PROBLEM DETAILS - Which lines run from the line containing "fruit: present [86,239,118,265]" through the end of the records below? Reproduce them exactly, and nothing else.

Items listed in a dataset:
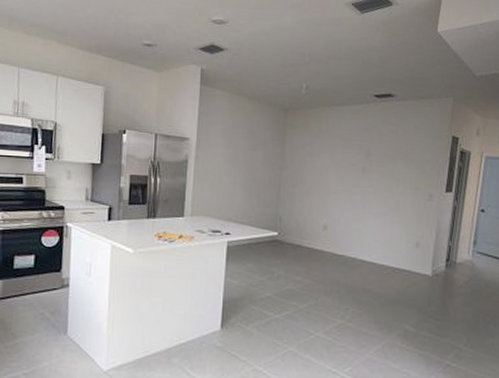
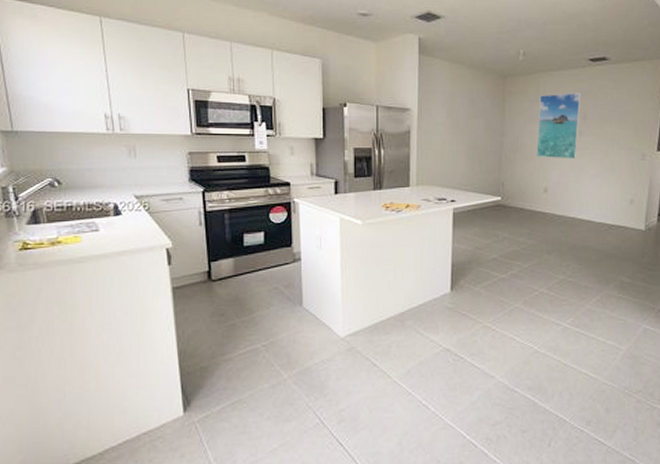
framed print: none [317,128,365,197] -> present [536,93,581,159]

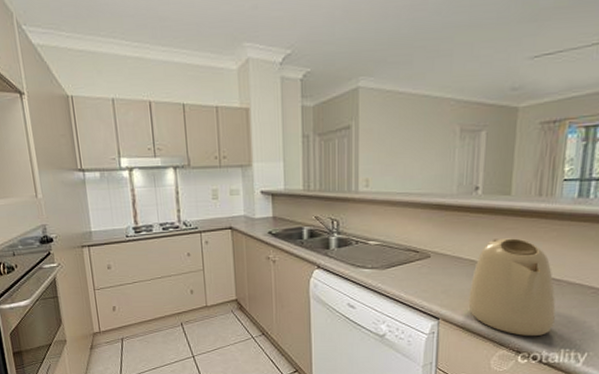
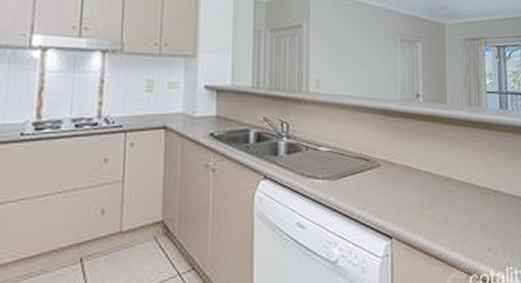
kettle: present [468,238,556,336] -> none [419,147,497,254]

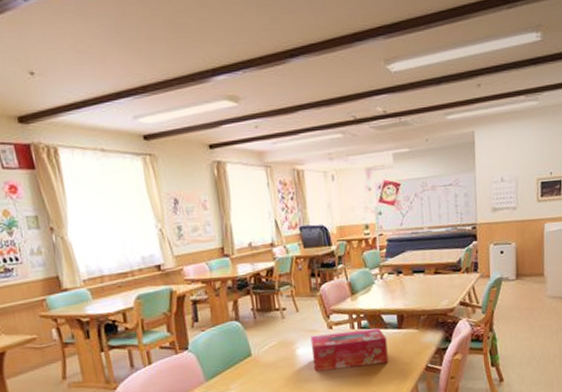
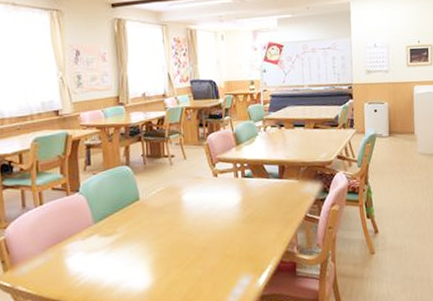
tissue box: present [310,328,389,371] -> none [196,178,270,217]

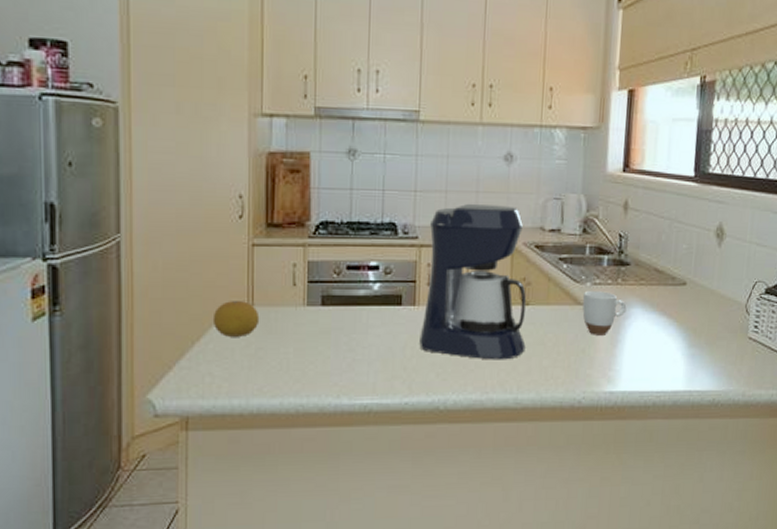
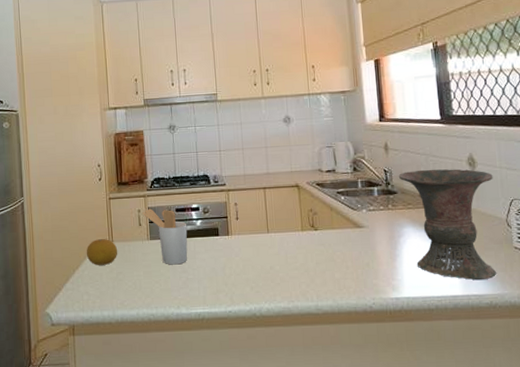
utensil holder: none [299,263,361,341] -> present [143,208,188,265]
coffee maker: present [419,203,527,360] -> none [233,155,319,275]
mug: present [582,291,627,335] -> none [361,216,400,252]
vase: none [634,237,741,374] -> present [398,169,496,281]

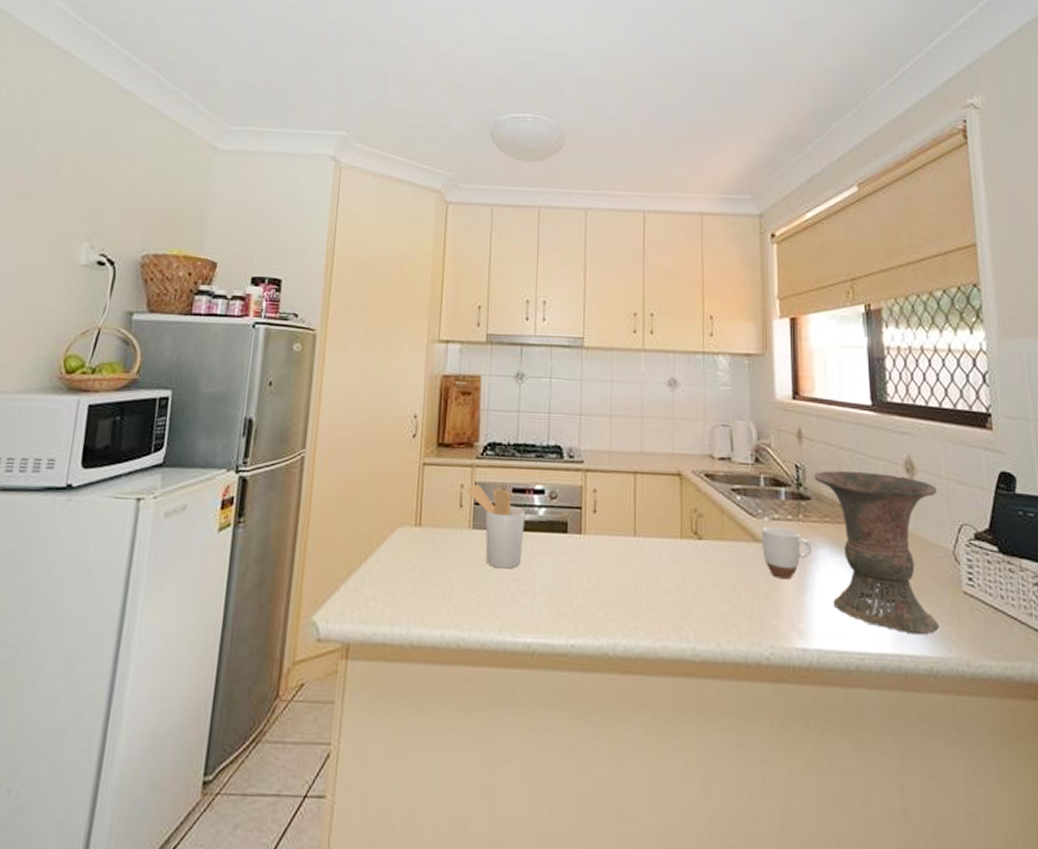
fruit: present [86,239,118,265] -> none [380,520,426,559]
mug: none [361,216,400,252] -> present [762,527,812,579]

EXPECTED ANSWER -
fruit: present [86,239,118,265] -> none [380,520,426,559]
mug: none [361,216,400,252] -> present [762,527,812,579]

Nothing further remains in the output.